Requirement 1:
In the listing, swap "scientific name" for "species" in the lines starting at the line containing "scientific name: Garcinia densivenia" and ending at the line containing "scientific name: Carex longerostrata". Return only those lines, with nothing else changed.

Source document:
********

Signal Processing Topics

ACK
In telecommunications, this is the acknowledge character in many data codes; used most commonly for an affirmative response of correct receipt.
Alias
A false lower frequency component that appears in sampled data acquired at too low a sampling rate.
Amplitude Flatness
A measure of how close to constant the gain of a circuit remains over a range of frequencies.
Angular Rate Sensor
A sensor that measures rotational velocity around its sensitive axis.
Anti-Aliasing Filter
A device that attenuates signal content outside the desired bandwidth.
Asymmetric Waveform
A waveform that has unequal excursions above and below the horizontal axis.
Autocorrelation
The autocorrelation function gives a measure of the extent to which a signal correlates with a displaced version of itself, as a function of the displacement.
Autocovariance
This is the degree to which a function is correlated with itself as a function of time.
Autospectrum
A spectrum with the coefficients of the components expressed as the square of the magnitudes
Band Stop Filter
An electronic network which passes signals having frequencies above and below the band-elimination frequency span.
Bandpass Filter
An electronic network which transfers through it a specific band of signal frequencies.
Bandwidth
The bandwidth of a filter is the separation between the lower and upper frequencies at which the amplitude of a sinusoidal signal is attenuated by a factor of 2.
Bandwidth Time Product
Used in calculating the confidence limit of a measurement.
Base Band
The frequency band occupied by information-bearing signals before combining with a carrier in the modulation process.
Bins
The individual frequencies at which the amplitudes are calculated, commonly called lines.
Bit Error Rate
The number of bits processed before an erroneous bit is found.
Bit Rate
The rate or frequency at which bits appear in a bit stream.
Bit Stream
A binary signal without regard to grouping.
Blackman Window
A weighting that is applied in the time domain to reduce leakage within a Fourier Transform analysis.
Blackman-Harris Window
A weighting that is applied in the time domain to reduce leakage within a Fourier Transform analysis. The Blackman-Harris window has much the same performance as the Kaiser-Bessel window, except that it suppreses the sidelobes more than 92dB at a cost of an 11% wider noise bandwidth.
Bohman Window
A weighting that is applied in the time domain to reduce leakage within a Fourier Transform analysis.

********

Dataset content:
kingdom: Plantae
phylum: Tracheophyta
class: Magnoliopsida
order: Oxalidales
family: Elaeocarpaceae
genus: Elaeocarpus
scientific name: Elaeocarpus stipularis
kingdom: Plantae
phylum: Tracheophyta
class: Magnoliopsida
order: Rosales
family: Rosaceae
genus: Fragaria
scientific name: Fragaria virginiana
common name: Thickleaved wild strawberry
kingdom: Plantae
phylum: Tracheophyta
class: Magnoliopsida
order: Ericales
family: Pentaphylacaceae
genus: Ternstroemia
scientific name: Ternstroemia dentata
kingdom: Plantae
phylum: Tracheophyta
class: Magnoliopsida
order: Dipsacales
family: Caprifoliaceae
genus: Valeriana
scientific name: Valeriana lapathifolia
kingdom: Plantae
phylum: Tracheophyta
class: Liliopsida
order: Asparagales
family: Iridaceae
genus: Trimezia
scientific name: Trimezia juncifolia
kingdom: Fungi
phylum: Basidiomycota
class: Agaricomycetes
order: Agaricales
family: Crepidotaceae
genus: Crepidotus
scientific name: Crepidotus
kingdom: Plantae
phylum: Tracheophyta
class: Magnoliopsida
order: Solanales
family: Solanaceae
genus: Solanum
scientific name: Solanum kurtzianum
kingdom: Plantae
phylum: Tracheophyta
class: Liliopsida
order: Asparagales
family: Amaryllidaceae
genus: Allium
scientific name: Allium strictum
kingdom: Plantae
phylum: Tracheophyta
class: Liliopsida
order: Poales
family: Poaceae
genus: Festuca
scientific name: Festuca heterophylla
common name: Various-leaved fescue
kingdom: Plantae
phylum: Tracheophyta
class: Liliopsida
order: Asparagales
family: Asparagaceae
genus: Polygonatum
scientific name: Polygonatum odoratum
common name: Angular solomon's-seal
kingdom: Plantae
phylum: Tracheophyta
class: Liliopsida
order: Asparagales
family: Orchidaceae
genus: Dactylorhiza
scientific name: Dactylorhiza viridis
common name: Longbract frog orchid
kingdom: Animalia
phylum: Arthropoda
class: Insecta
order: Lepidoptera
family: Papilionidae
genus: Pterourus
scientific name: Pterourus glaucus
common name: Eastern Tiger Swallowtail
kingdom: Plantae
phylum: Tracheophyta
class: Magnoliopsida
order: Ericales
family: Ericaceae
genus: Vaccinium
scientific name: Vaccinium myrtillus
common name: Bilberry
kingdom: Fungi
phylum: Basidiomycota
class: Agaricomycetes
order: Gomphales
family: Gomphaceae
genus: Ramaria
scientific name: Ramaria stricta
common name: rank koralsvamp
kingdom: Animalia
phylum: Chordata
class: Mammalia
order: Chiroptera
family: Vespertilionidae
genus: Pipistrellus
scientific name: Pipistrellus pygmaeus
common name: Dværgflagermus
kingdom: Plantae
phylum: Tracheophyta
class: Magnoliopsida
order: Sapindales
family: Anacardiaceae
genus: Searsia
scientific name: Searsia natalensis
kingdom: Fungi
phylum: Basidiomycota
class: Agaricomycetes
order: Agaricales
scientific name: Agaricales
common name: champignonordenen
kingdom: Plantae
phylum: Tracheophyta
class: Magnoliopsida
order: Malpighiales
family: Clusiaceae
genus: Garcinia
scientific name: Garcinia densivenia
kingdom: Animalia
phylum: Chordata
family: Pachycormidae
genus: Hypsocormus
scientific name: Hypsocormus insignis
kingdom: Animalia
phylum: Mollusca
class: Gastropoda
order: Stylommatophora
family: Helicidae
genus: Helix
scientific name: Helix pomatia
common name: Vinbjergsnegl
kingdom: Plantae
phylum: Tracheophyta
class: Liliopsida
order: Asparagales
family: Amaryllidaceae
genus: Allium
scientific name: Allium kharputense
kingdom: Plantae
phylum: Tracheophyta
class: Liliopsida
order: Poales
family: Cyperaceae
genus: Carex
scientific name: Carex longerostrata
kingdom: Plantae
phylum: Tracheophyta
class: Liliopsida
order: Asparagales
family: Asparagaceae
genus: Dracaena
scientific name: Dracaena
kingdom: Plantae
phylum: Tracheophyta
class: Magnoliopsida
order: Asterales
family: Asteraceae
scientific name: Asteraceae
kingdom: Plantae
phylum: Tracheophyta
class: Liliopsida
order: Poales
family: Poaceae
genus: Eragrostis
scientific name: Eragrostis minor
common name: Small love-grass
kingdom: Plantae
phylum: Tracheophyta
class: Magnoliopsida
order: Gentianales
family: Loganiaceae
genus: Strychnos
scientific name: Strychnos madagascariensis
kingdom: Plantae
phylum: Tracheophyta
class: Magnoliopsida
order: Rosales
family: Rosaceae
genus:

********

Requirement 2:
Continue the signal processing glossary from its last entry, adding further terms and definitions in the same format.

Response 1:
species: Garcinia densivenia
kingdom: Animalia
phylum: Chordata
family: Pachycormidae
genus: Hypsocormus
species: Hypsocormus insignis
kingdom: Animalia
phylum: Mollusca
class: Gastropoda
order: Stylommatophora
family: Helicidae
genus: Helix
species: Helix pomatia
common name: Vinbjergsnegl
kingdom: Plantae
phylum: Tracheophyta
class: Liliopsida
order: Asparagales
family: Amaryllidaceae
genus: Allium
species: Allium kharputense
kingdom: Plantae
phylum: Tracheophyta
class: Liliopsida
order: Poales
family: Cyperaceae
genus: Carex
species: Carex longerostrata

Response 2:
Calculated Peak
Term used to describe the spectral overall RMS level multiplied by the square root of two.
Campbell Diagram
A mathematically constructed diagram used to check for coincidence of vibration sources with natural resonances.
Cauchy Window
A weighting that is applied in the time domain to reduce leakage within a Fourier Transform analysis.
Cepstrum
A cepstrum is a time history defined as the power spectrum of the logarithm of the Power spectrum.
Chirp
A chirp is a sound that has a rapid increase in frequency.
Circular Frequency
The frequency of a steady recurring phenomenum in radians per second.
Clipper Circuit
A circuit that blocks or removes the portion of a voltage waveform above some threshold voltage.
Coherence
This gives a measure of the linear dependence between signal A and B.
Colourmap
This is a method of plotting noise or vibration versus engine speed and frequency simultaneously.
Comb Filter
A distortion produced by combining an electrical or acoustical signal with a delayed replica of itself.
Common-Mode Range
The input range over which a circuit can handle a common-mode signal.
Composite Rating of Preference
Combines low frequency sound and spectral balance i.e. modifiers for boom and high frequency.
Constant Percentage Bandwidth Filter
A band-pass filter whose bandwidth is a constant percentage of centre frequency. 1/3 octave filters are constant percentage bandwidth.
Control System
A group of components systematically organized to perform a specific control purpose.
Convolution
Convolution meaning ..intertwined, coiled…
Correlation
Generally speaking, a similarity between data; the extent to which data are related.
Covariance
A measure of the joint variability of a pair of numeric variables.
Crest Factor
Peak value divided by the R.M.S. value, used as a measure of the severity of a segment of data.
Cross Correlation
The cross-correlation function gives a measure of the extent to which two signals correlate with each other as a function of the time displacement between them.
Cross Modulation
The modulating of a desired signal carrier by undesired signal modulation as the result of accidental mixing of the two signals in a non-linear device.
Cross Spectrum
The cross spectrum Fxy(f) of fx(t) and fy(t) is the forward Fourier Transform of the cross correlation function Rxy(T). The cross spectrum is in general complex.
Cyclic Redundancy Check
An integrity checking process for block data.
DAC
Abbreviation of Digital-to-Analogue Converter.
DAQ
Abbreviation of Data Acquisition.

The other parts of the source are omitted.